There are three different types of depth-first traversals:

  • PreOrder traversal - visit the parent first and then left and right children;
  • InOrder traversal - visit the left child, then the parent and the right child;
  • PostOrder traversal - visit left child, then the right child and then the parent;

There is only one kind of breadth-first traversal--the level order traversal. This traversal visits nodes by levels from top to bottom and from left to right. As an example consider the following tree and its four traversals:

  • PreOrder - 8, 5, 9, 7, 1, 12, 2, 4, 11, 3
  • InOrder - 9, 5, 1, 7, 2, 12, 8, 4, 3, 11
  • PostOrder - 9, 1, 2, 12, 7, 5, 3, 11, 4, 8
  • LevelOrder - 8, 5, 4, 9, 7, 11, 1, 12, 3, 2

Searching

More specifically, building and searching in a KD-Tree (a special kind of binary tree). This application is 100% applicable to a GIS. When you ask a nearest neighbor question, 99% of the time, you the underlying functionality is using a KD-Tree.

Image from: https://www.cs.umd.edu/class/spring2008/cmsc420/L19.kd-trees.pdf

Here we have two different data structures, a point data set (on the left) and a corresponding kd-tree (on the right). The point data set has the coordinates illustrated, as well as vertical and horizontal lines. These lines are partitioning lines that define membership in the kd-tree. The root node(30,40), was selected because it is roughly in the middle of the data set. The vertical line indicates that the x-value was selected for partitioning. The next two selected nodes were (5,25) and (70,70). These two points vertically partitioned the space to the left and right, respectively, of point (30,40). The 2d space is recursively partitioned, with children identified for each new level until all points are invluded in the kd-tree. So, the tree is created by slicing the space into smaller and smaller pieces. Why would we want to do this?

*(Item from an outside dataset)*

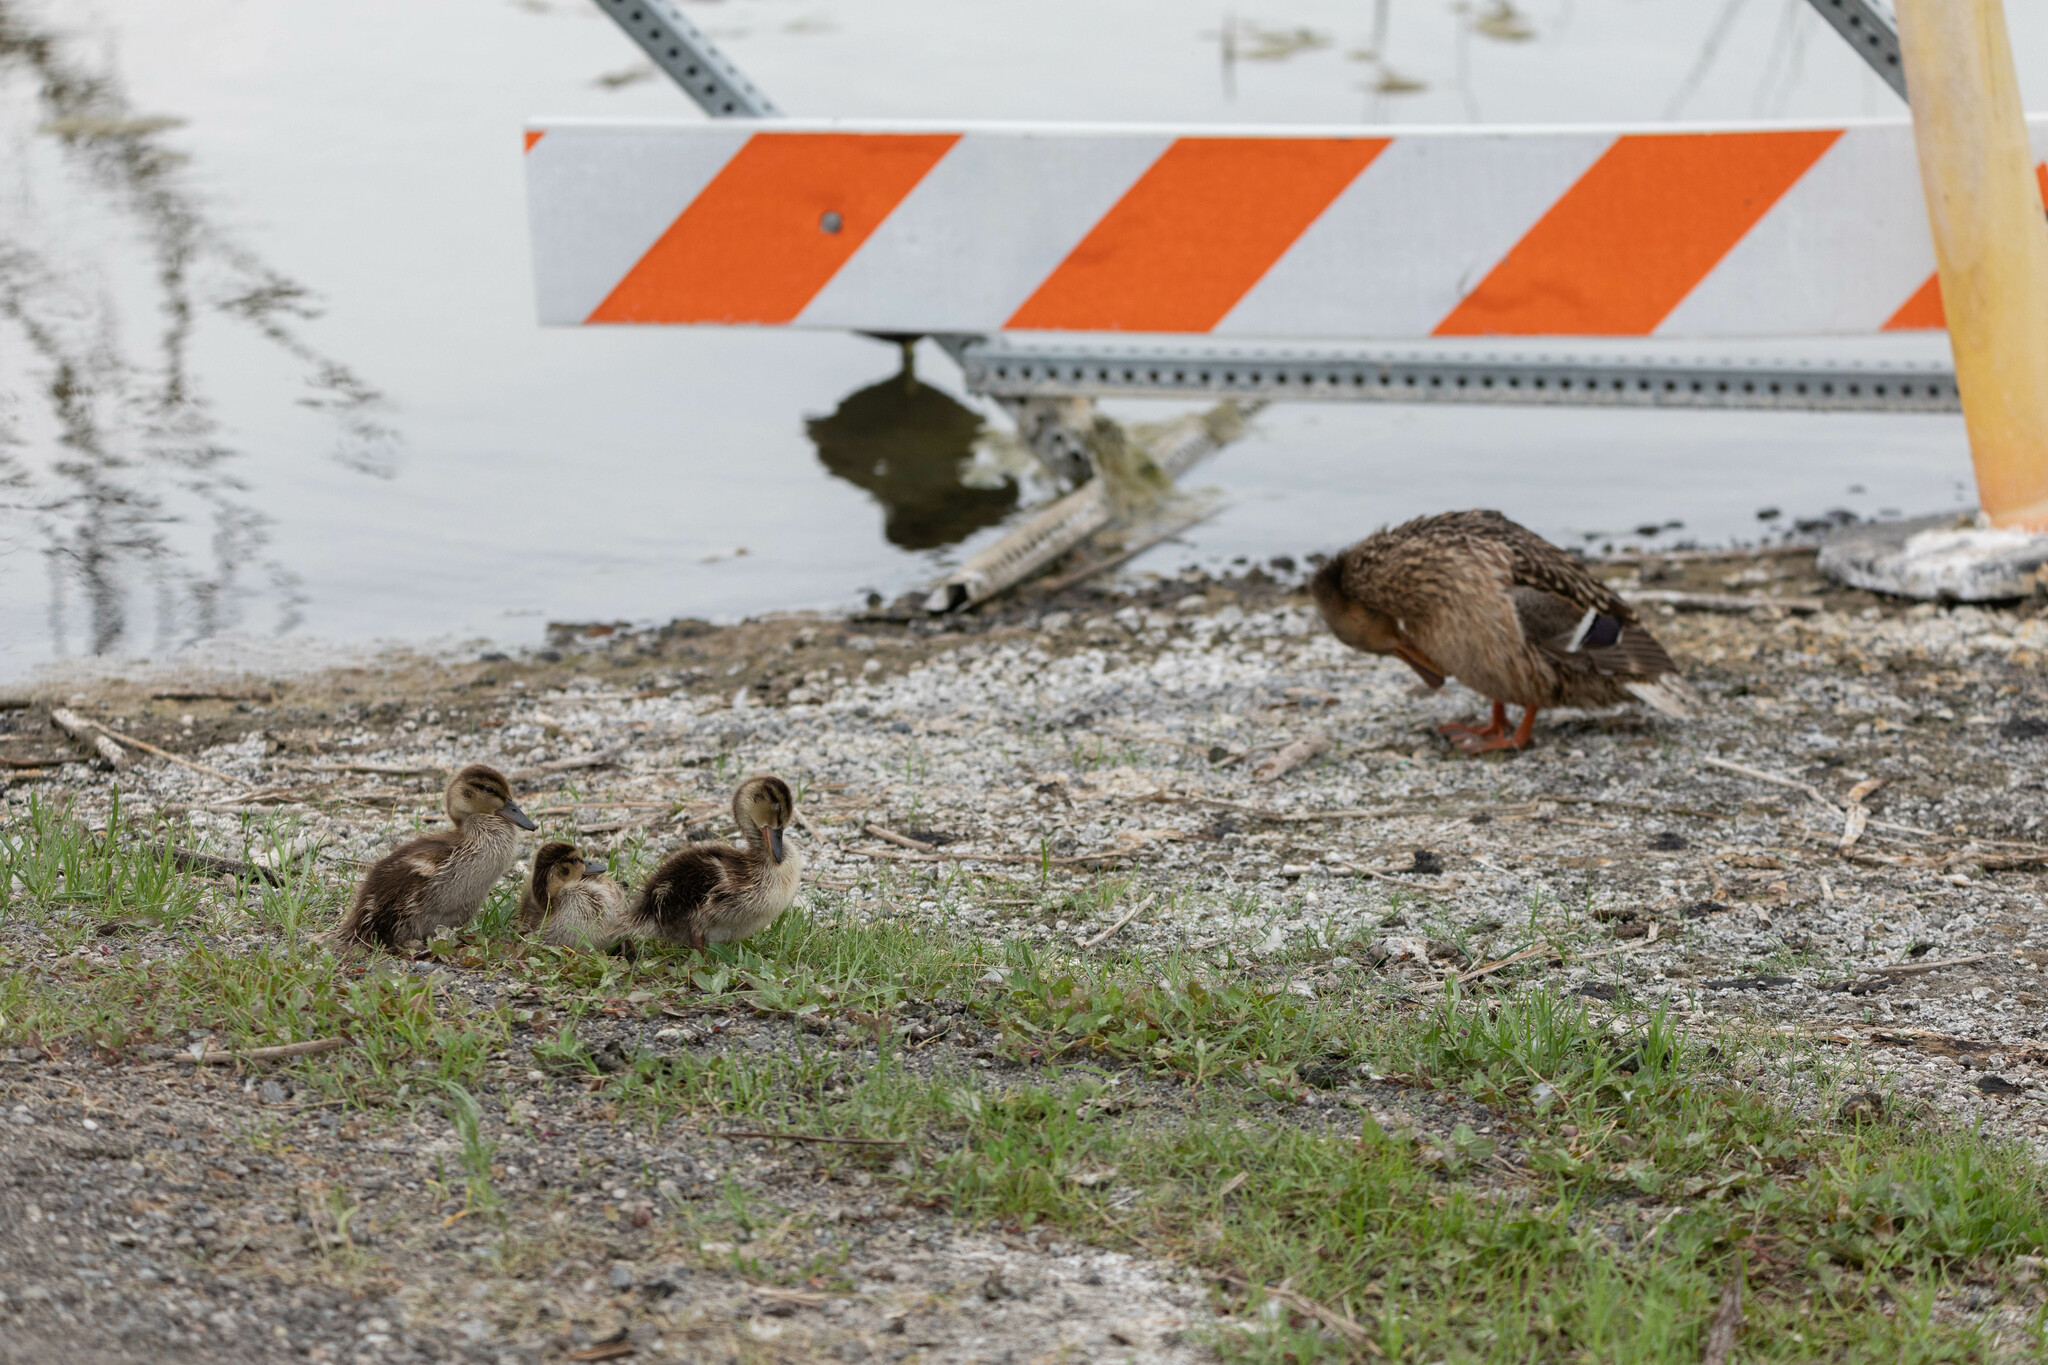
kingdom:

We know that binary trees can be search very quickly and that the brute force point comparison is as inefficient as the previsouly described brute force line comparison (O(n2)O(n^{2})). In the worst case, to find the nearest neighbor, we might need to search the entire tree. In practice, this is very (very, very, ....) rare. Stepping through the nearest neighbor search algorithm is a great idea (for a programming course) and not something that I want to include here. What the take aways should be are:

  • trees are efficient models for storing and searching for information.
  • trees have a set of properties that can be used to describe them
  • trees have immediate applicability to problems solved within a GIS, such as nearest neighbor search
  • additional complexity in the formulation of problems to use trees is offset by the above mention efficiency.